Prior to arriving in Warren County 40 years ago, Chavis had risen to national and international prominence as the leader of the Wilmington 10.
Scholars and historians say Chavis was working with the United Church of Christ Commission for Racial Justice in 1972 when he and 15 high school students were arrested for setting fire to a white-owned grocery store and shooting at firemen and policemen who answered the call.
Chavis, along with eight other Black men and a white woman, was convicted of arson and conspiracy to assault emergency personnel. They became known as the Wilmington 10; Chavis entered prison in 1975, after his appeals were exhausted.
Meanwhile, Amnesty International designated the group as political prisoners due to the weak evidence used to convict them. It was the first time Amnesty International used the designation for people behind bars in American prisons.
The Wilmington 10’s sentences were overturned in 1980 by the U.S. Fourth Circuit of Appeals, whose justices deemed their incarceration as a consequence of “prosecutorial misconduct.”
In 2012, Chavis and the surviving members of the Wilmington 10 were issued pardons of innocence by then North Carolina governor Beverly Perdue.
When the United Church of Christ dispatched Chavis to Warren County to lead the PCB protests just two years after he got out of prison, “the last thing I wanted to do was get arrested in North Carolina,” Chavis said this month.
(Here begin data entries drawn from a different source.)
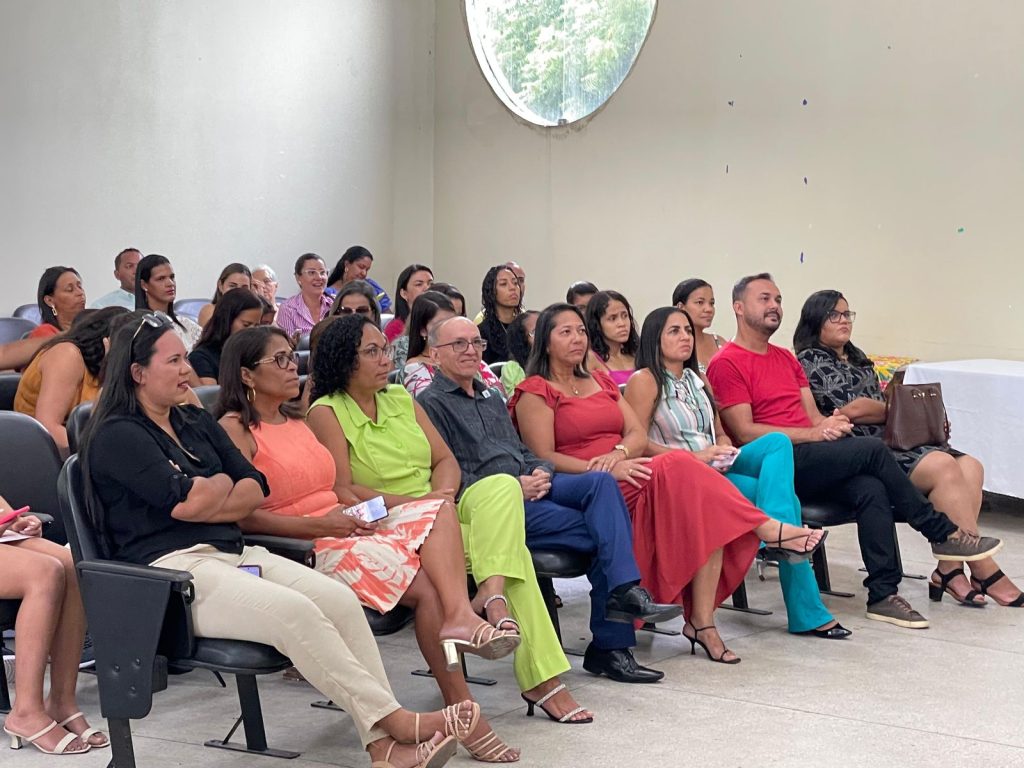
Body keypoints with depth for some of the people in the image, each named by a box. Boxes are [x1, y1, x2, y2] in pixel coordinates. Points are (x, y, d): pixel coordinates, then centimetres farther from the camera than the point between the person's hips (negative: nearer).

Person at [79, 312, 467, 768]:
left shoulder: (196, 422, 22)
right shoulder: (116, 435, -2)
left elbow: (256, 489, 12)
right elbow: (183, 501, -15)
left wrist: (203, 499, -6)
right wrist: (221, 483, 5)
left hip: (235, 553, 8)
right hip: (171, 569, -7)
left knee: (340, 599, -18)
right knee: (293, 610, -30)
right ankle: (398, 720, -27)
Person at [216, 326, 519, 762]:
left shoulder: (296, 419, 22)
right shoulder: (235, 429, -4)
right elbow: (243, 516, -15)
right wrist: (321, 525, -19)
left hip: (343, 527, 8)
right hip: (303, 547, -8)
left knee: (436, 511, -17)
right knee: (428, 587, -23)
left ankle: (460, 614, -41)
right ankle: (462, 711, -21)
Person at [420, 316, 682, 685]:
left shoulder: (491, 399, 28)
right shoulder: (431, 403, 1)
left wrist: (541, 472, 3)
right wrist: (513, 487, -14)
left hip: (528, 485, 7)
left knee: (602, 482, -20)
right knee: (603, 530, -20)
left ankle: (625, 591, -24)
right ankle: (609, 644, -17)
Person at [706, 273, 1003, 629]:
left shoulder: (786, 358, 24)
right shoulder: (726, 364, -3)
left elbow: (813, 416, 18)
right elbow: (744, 432, -12)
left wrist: (830, 423, -7)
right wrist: (813, 434, -16)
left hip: (810, 461, 7)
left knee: (872, 489, -23)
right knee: (872, 449, -21)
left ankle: (883, 594, -22)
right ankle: (943, 533, -7)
He landed in a Warren County jail cell after a state trooper charged him with driving too slowly on the road leading to the protests.
Chavis said that while sitting in his jail cell he began to define the term “environmental racism” as “racial discrimination in public policy making,” with “the deliberate targeting” of communities populated by people of color “for toxic waste and hazardous waste facilities and excluding people of color from public policy making.”
Chavis pointed to the water crises in Jackson, Mississippi, and Flint, Michigan, but he could have also pointed to the town of Albemarle in Stanly County, where the poverty level is nearly 25 percent and officials with the long-closed Alcoa aluminum smelting plant wanted to “increase the amount of cyanide it discharges into Badin Lake, a popular fishing and swimming destination—and a drinking water supply”—for Albemarle residents, according to reporting from NC Policy Watch. (State officials blocked the move).
Chavis noted the progress the environmental justice movement has made over the past 40 years: it’s now global. But he also said there are still formidable challenges and noted the convergence of environmental justice deniers with the same elements across the national and international landscape who deny climate change.
Pointedly, Chavis said, those same forces want to deny people the right to vote, deny women’s reproductive rights, and deny that systemic racism exists.
He added that one of the lessons of the pandemic was the disproportionate impact it had on communities that were exposed to environmental hazards.
“The earth belongs to the Lord,” he said. “The earth doesn’t belong to polluters who create toxins.”